Renier acredita que o exemplo do Che tem um valor ético e político que precisa ser cultivado todos os dias. “Muitas vezes naturalizamos os privilégios dos dirigentes, ou o fato de que eles —sejam de qual área forem— tomem decisões sem consultar as bases. O Che, com gestos como esse, mostrava que essas ‘cortesias’, por menores que pareçam, não são dignas de um processo horizontal e revolucionário. São um peso morto que precisamos combater dia após dia.”

Uma figura humana

Giselle Armas Pedraza lembra que a primeira vez que entendeu o que o Che significava foi no segundo ano do primário. Sua escola ficava perto do aeroporto de San Antonio de los Baños, e, em 12 de julho de 1997, seus professores levaram os alunos para testemunhar a cerimônia de recebimento dos restos do guerrilheiro, liderada por Fidel Castro e pela família do Che.

Ela conta que, apesar de ser uma criança muito pequena que não entendia completamente tudo o que estava acontecendo, aquele dia a marcou profundamente. As pessoas reunidas, a cerimônia, o caixão com seus restos mortais e a bandeira de Cuba formaram uma imagem que a comoveu profundamente.

Atualmente, Giselle é coordenadora da Cátedra Ernesto Che Guevara da Universidade de Havana.
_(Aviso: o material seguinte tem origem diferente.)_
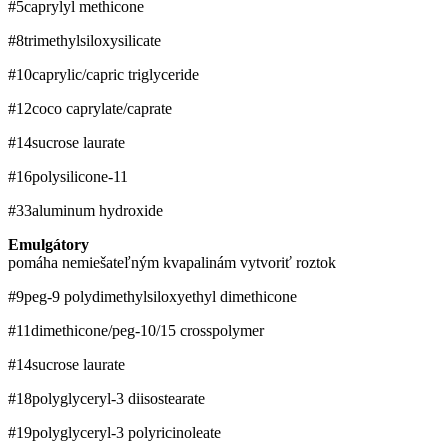
#5
caprylyl methicone
#8
trimethylsiloxysilicate
#10
caprylic/capric triglyceride
#12
coco caprylate/caprate
#14
sucrose laurate
#16
polysilicone-11
#33
aluminum hydroxide
Emulgátory
pomáha nemiešateľným kvapalinám vytvoriť roztok
#9
peg-9 polydimethylsiloxyethyl dimethicone
#11
dimethicone/peg-10/15 crosspolymer
#14
sucrose laurate
#18
polyglyceryl-3 diisostearate
#19
polyglyceryl-3 polyricinoleate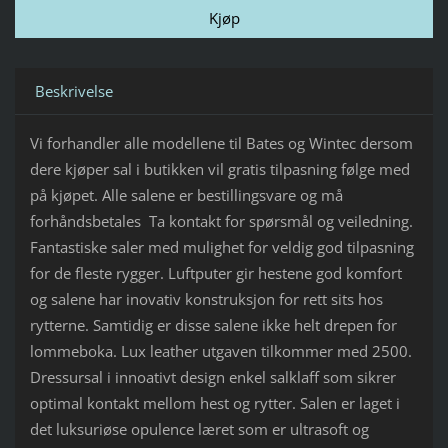
Beskrivelse
Vi forhandler alle modellene til Bates og Wintec dersom
dere kjøper sal i butikken vil gratis tilpasning følge med
på kjøpet. Alle salene er bestillingsvare og må
forhåndsbetales Ta kontakt for spørsmål og veiledning.
Fantastiske saler med mulighet for veldig god tilpasning
for de fleste rygger. Luftputer gir hestene god komfort
og salene har inovativ konstruksjon for rett sits hos
rytterne. Samtidig er disse salene ikke helt drepen for
lommeboka. Lux leather utgaven tilkommer med 2500.
Dressursal i innoativt design enkel salklaff som sikrer
optimal kontakt mellom hest og rytter. Salen er laget i
det luksuriøse opulence læret som er ultrasoft og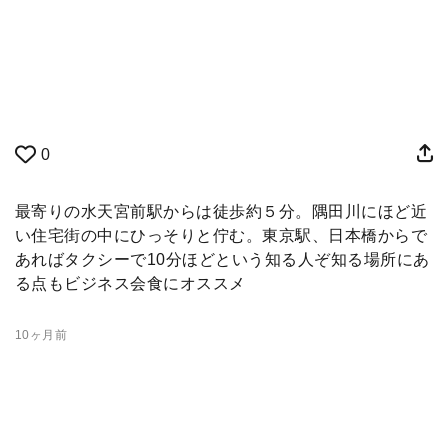
0
最寄りの水天宮前駅からは徒歩約５分。隅田川にほど近
い住宅街の中にひっそりと佇む。東京駅、日本橋からで
あればタクシーで10分ほどという知る人ぞ知る場所にあ
る点もビジネス会食にオススメ
10ヶ月前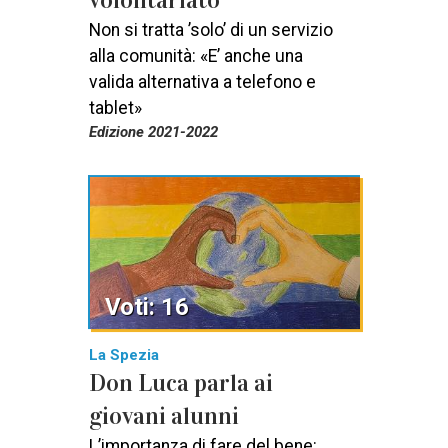
Non si tratta ’solo’ di un servizio
alla comunità: «E’ anche una
valida alternativa a telefono e
tablet»
Edizione 2021-2022
Voti: 16
La Spezia
Don Luca parla ai
giovani alunni
L’importanza di fare del bene: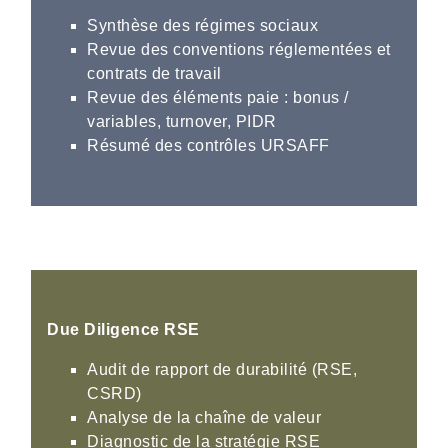
Synthèse des régimes sociaux
Revue des conventions réglementées et
contrats de travail
Revue des éléments paie : bonus /
variables, turnover, PIDR
Résumé des contrôles URSAFF
Due Diligence RSE
Audit de rapport de durabilité (RSE,
CSRD)
Analyse de la chaîne de valeur
Diagnostic de la stratégie RSE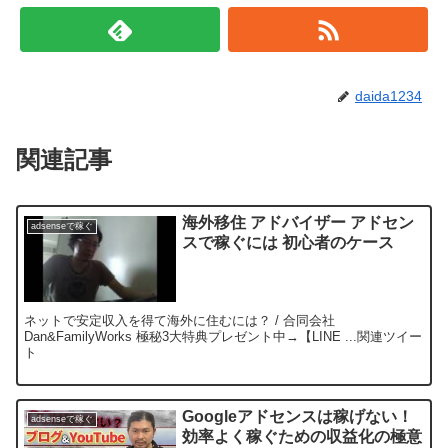
daida1234
関連記事
海外移住 アドバイザー アドセン
adsenseで稼ぐ
スで稼ぐには 初心者のケース
ネットで安定収入を得て海外に住むには？ / 合同会社
Dan&FamilyWorks 極秘3大特典プレゼント中→【LINE ...関連ツイー
ト
Googleアドセンスは稼げない！
adsenseで稼ぐ
効率よく稼ぐための収益化の極意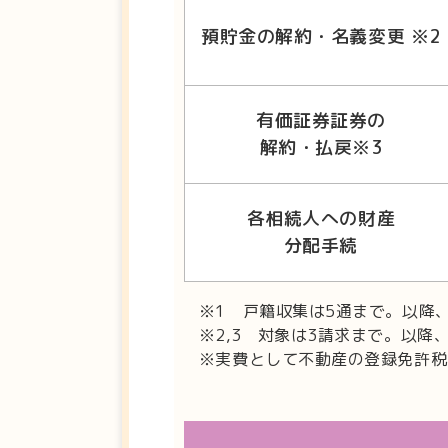
預貯金の解約・名義変更 ※2
有価証券証券の
解約・払戻※3
各相続人への財産
分配手続
※1 戸籍収集は5通まで。以降、
※2,3 対象は3請求まで。以降、
※実費として不動産の登録免許税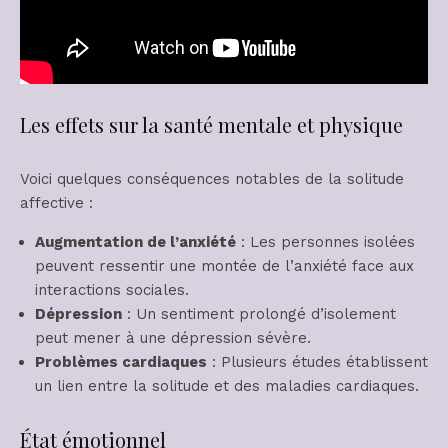
Les effets sur la santé mentale et physique
Voici quelques conséquences notables de la solitude
affective :
Augmentation de l’anxiété
: Les personnes isolées
peuvent ressentir une montée de l’anxiété face aux
interactions sociales.
Dépression
: Un sentiment prolongé d’isolement
peut mener à une dépression sévère.
Problèmes cardiaques
: Plusieurs études établissent
un lien entre la solitude et des maladies cardiaques.
État émotionnel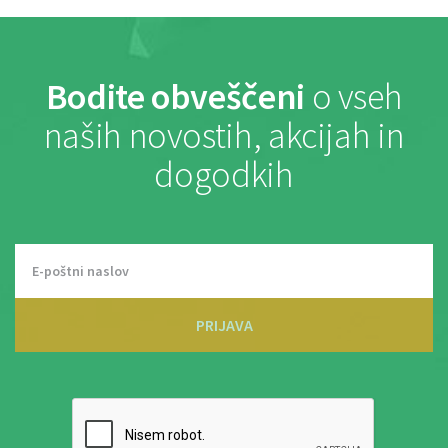
Bodite obveščeni
o vseh
naših novostih, akcijah in
dogodkih
PRIJAVA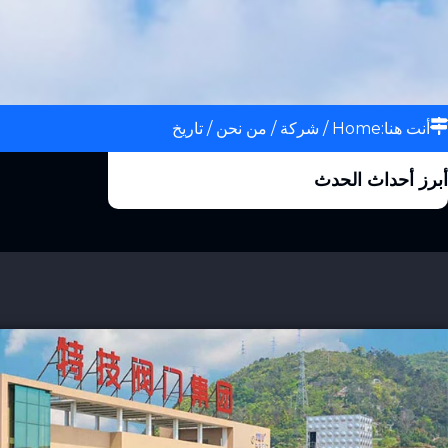
أنت هنا:
Home
/
شركة
/
من نحن
/ تاريخ
أبرز أحداث الحدث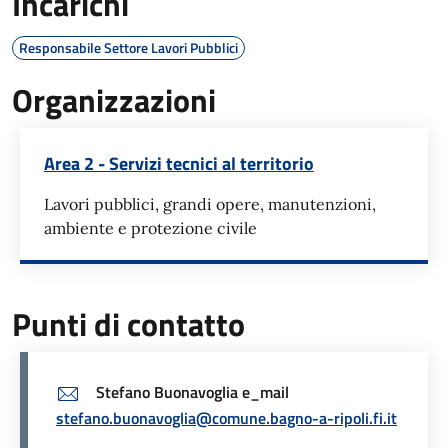
Incarichi
Responsabile Settore Lavori Pubblici
Organizzazioni
Area 2 - Servizi tecnici al territorio
Lavori pubblici, grandi opere, manutenzioni,
ambiente e protezione civile
Punti di contatto
Stefano Buonavoglia e_mail
stefano.buonavoglia@comune.bagno-a-ripoli.fi.it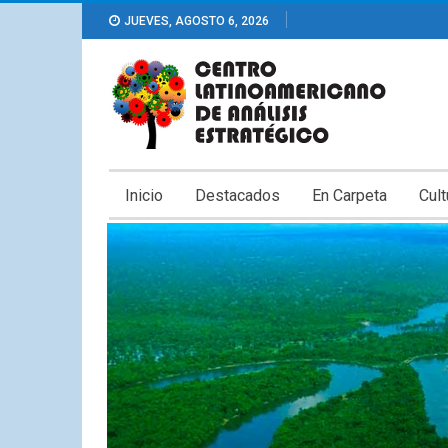
JUEVES, AGOSTO 6, 2026
Inicio
Destacados
En Carpeta
Cult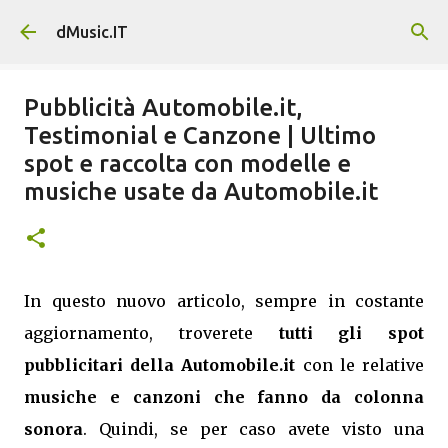
Passa ai contenuti principali
dMusic.IT
Pubblicità Automobile.it,
Testimonial e Canzone | Ultimo
spot e raccolta con modelle e
musiche usate da Automobile.it
In questo nuovo articolo, sempre in costante
aggiornamento, troverete
tutti gli spot
pubblicitari della Automobile.it
con le relative
musiche e canzoni che fanno da colonna
sonora
. Quindi, se per caso avete visto una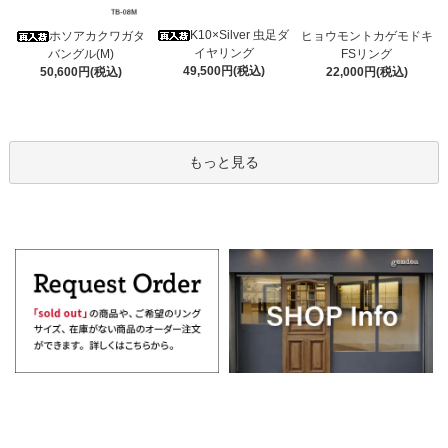
K10×Silver 虫足ダ
ホソアカクワガタ
ヒョウモントカゲモドキ
イヤリング
バングル(M)
FSリング
49,500円(税込)
50,600円(税込)
22,000円(税込)
もっと見る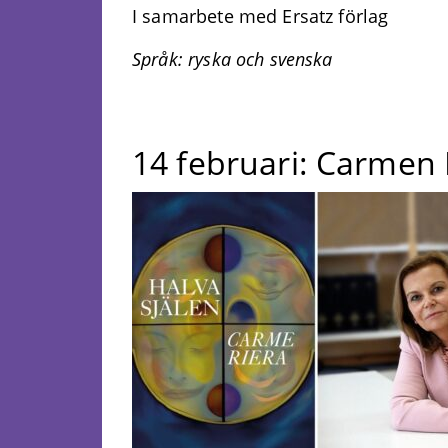
I samarbete med Ersatz förlag
Språk: ryska och svenska
14 februari: Carmen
Ela afirma que um dos principais esforços pedagógicos que realiza é o de “humanizar”.

“Muitas vezes, quando falamos de heróis e heroínas, acabamos os idealizando. Colocamos eles num lugar inatingível”, reflete. Ela acrescenta que, em seu trabalho docente, tem sido muito importante aproximar essa figura para que os estudantes possam ver que ele também foi uma criança e um adolescente como eles, que teve muitos obstáculos para superar antes de se tornar a pessoa de quem todos falam.

Para Giselle, essa aposta em humanizar o Che é o que permite romper com as frases feitas e os estereótipos que cercam sua figura. Assim, os estudantes podem se aprofundar em sua obra a partir de uma análise crítica e identificar quais ideias ou ferramentas lhes permitem analisar a realidade contemporânea.

Giselle destaca que a figura do “homem e da mulher novos” não é um ideal estático, mas “um sujeito coletivo que estamos construindo constantemente com nossas ações”. Nessa ideia reside, segundo ela, um princípio fundamental: “identificar que o processo revolucionário também depende do que fazemos”.

Ela sublinha a importância do “fazer” e do “criar” nas novas gerações, como caminho para que “as pessoas — principalmente os mais jovens — possam ser sujeitos da revolução”.

Nesse sentido, assegura que “o Che não é letra morta”, nem se reduz à história de seu passado heroico. Pelo contrário, ressalta que se trata de uma figura que deve ser lida “aqui e agora”.

“Às vezes — explica — o Che é muito crítico com a nossa realidade, muito incômodo. Ele nos alerta sobre os caminhos perigosos que podemos tomar, ao mesmo tempo em que nos convida a continuar criando e apostando em um socialismo cubano onde o sujeito popular seja o criador de uma nova sociedade.”